GIVEN DATA: Begin

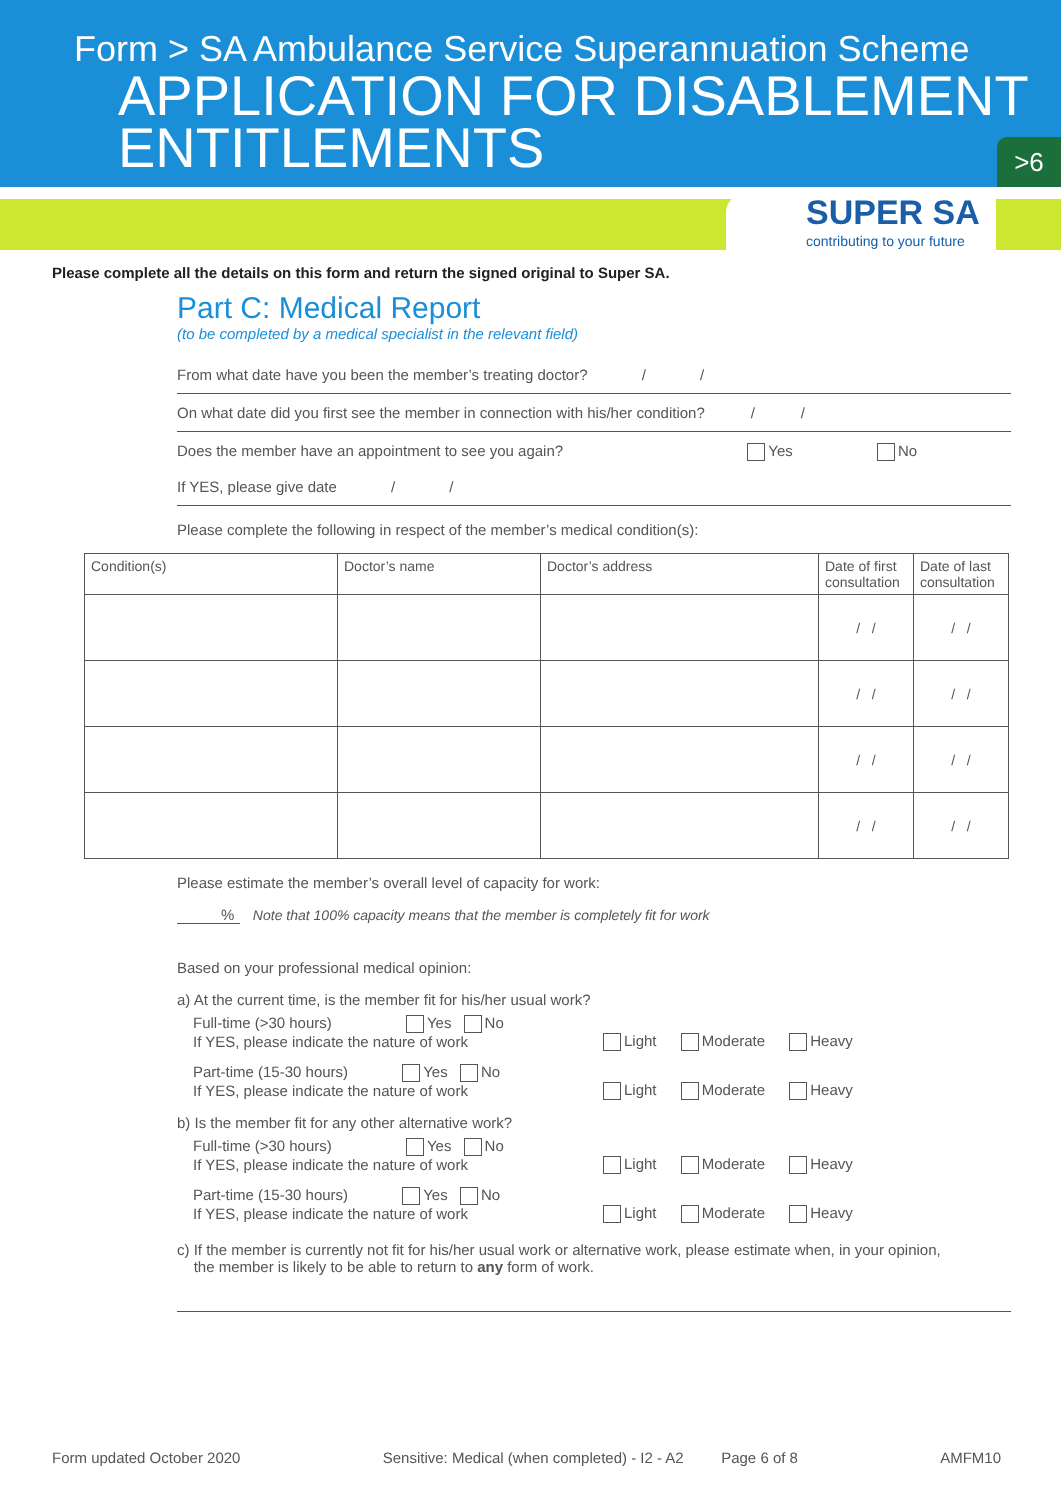Form > SA Ambulance Service Superannuation Scheme
APPLICATION FOR DISABLEMENT
ENTITLEMENTS
>6
SUPER SA
contributing to your future
Please complete all the details on this form and return the signed original to Super SA.
Part C: Medical Report
(to be completed by a medical specialist in the relevant field)
From what date have you been the member’s treating doctor? / /
On what date did you first see the member in connection with his/her condition? / /
Does the member have an appointment to see you again? Yes No
If YES, please give date / /
Please complete the following in respect of the member’s medical condition(s):
| Condition(s) | Doctor’s name | Doctor’s address | Date of first consultation | Date of last consultation |
| --- | --- | --- | --- | --- |
| | | | / / | / / |
| | | | / / | / / |
| | | | / / | / / |
| | | | / / | / / |
Please estimate the member’s overall level of capacity for work:
% Note that 100% capacity means that the member is completely fit for work
Based on your professional medical opinion:
a) At the current time, is the member fit for his/her usual work?
Full-time (>30 hours) Yes No
If YES, please indicate the nature of work
Light Moderate Heavy
Part-time (15-30 hours) Yes No
If YES, please indicate the nature of work
Light Moderate Heavy
b) Is the member fit for any other alternative work?
Full-time (>30 hours) Yes No
If YES, please indicate the nature of work
Light Moderate Heavy
Part-time (15-30 hours) Yes No
If YES, please indicate the nature of work
Light Moderate Heavy
c) If the member is currently not fit for his/her usual work or alternative work, please estimate when, in your opinion,
the member is likely to be able to return to any form of work.
Form updated October 2020 Sensitive: Medical (when completed) - I2 - A2 Page 6 of 8 AMFM10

GIVEN DATA: End

◆ **TASK TO COMPLETE**: Above this instruction are the records; retype exactly the lines from the one containing "Based on your" up to and including the one containing "the member is likely".

◆ **REPLY TO THE EXERCISE**:
Based on your professional medical opinion:
a) At the current time, is the member fit for his/her usual work?
Full-time (>30 hours) Yes No
If YES, please indicate the nature of work
Light Moderate Heavy
Part-time (15-30 hours) Yes No
If YES, please indicate the nature of work
Light Moderate Heavy
b) Is the member fit for any other alternative work?
Full-time (>30 hours) Yes No
If YES, please indicate the nature of work
Light Moderate Heavy
Part-time (15-30 hours) Yes No
If YES, please indicate the nature of work
Light Moderate Heavy
c) If the member is currently not fit for his/her usual work or alternative work, please estimate when, in your opinion,
the member is likely to be able to return to any form of work.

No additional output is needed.